Right-Wing Gothicism
Joe McLaughlinJoe McLaughlin, “Right-Wing Gothicism: Dracula’s Microfascist Modernity” (pp. 73–106)
This essay argues for a thoroughgoing effort to historicize the cultural and intellectual tradition of the hard right, putting recent theoretical developments in fascist studies into conversation with texts from the period prior to the twentieth century as a way to better understand the resurgence of the hard right and its relationship to failing liberalisms today. It is impossible to properly understand the enduring fascination with fascist aesthetics, I argue, without an attempt to historicize and theorize the development of what Christopher Bollas terms “the Fascist state of mind,” or what Michel Foucault tantalizingly calls “the fascism in us all.” To this end, I revisit Bram Stoker’s Dracula (1897) as one unexpected, yet prescient site of what Jack Bratich has recently described as “microfascism,” or the cultural and affective structuring logics of fascist thought, feeling, and fantasy.
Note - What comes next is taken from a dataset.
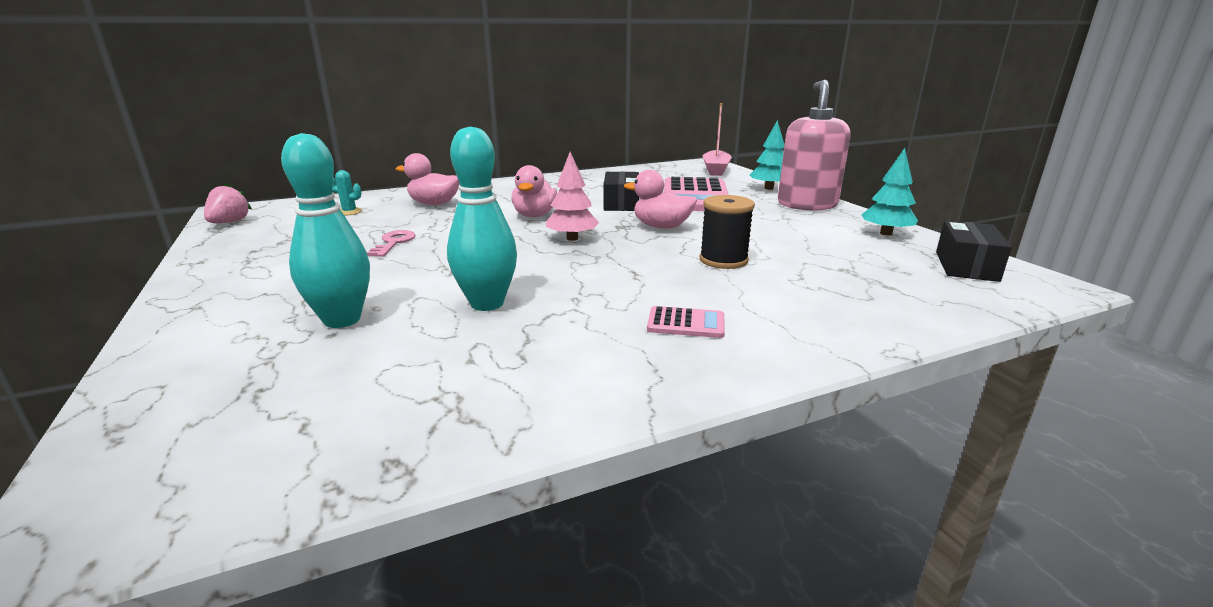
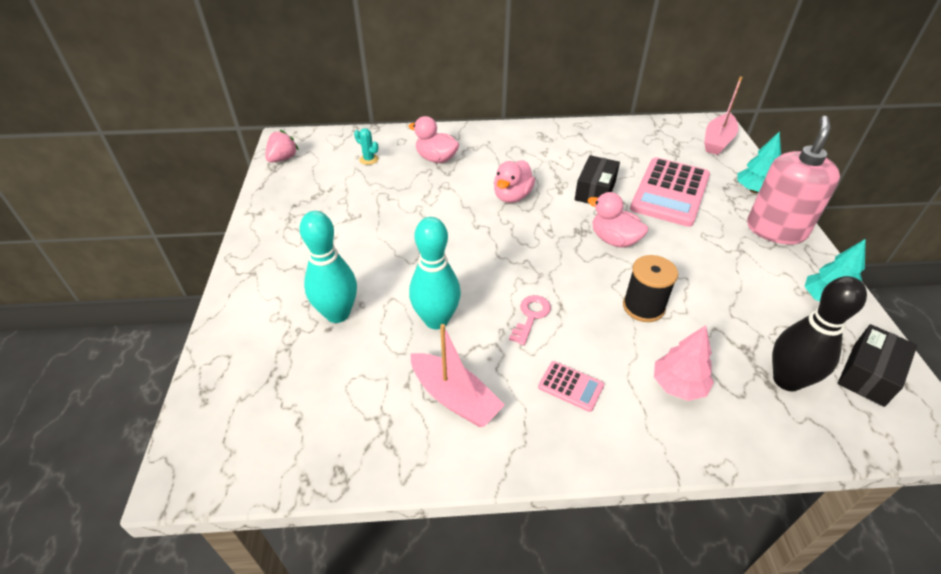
camera: 20 degrees right, 20 degrees up
(393, 243) = (391, 217): pink key -> pink key (531, 316)
(544, 358) = (454, 398): none -> pink boat
(572, 238) = (530, 241): pink tree -> pink tree (678, 385)
(901, 281) = (787, 380): none -> black bowling pin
Looking at Dracula as a case study in the formation of “the Fascist state of mind,” I argue that the novel demonstrates how nineteenth-century liberal modernity was itself deeply imbricated in the formation of illiberal, authoritarian, and patriarchal aesthetics and values. I conclude by interrogating Dracula’s cryptic and paradoxical relationship to microfascist ideology and reflect on the gothic as a generic mode in order to make the case for the possibility of transhistorical antifascist reading practices.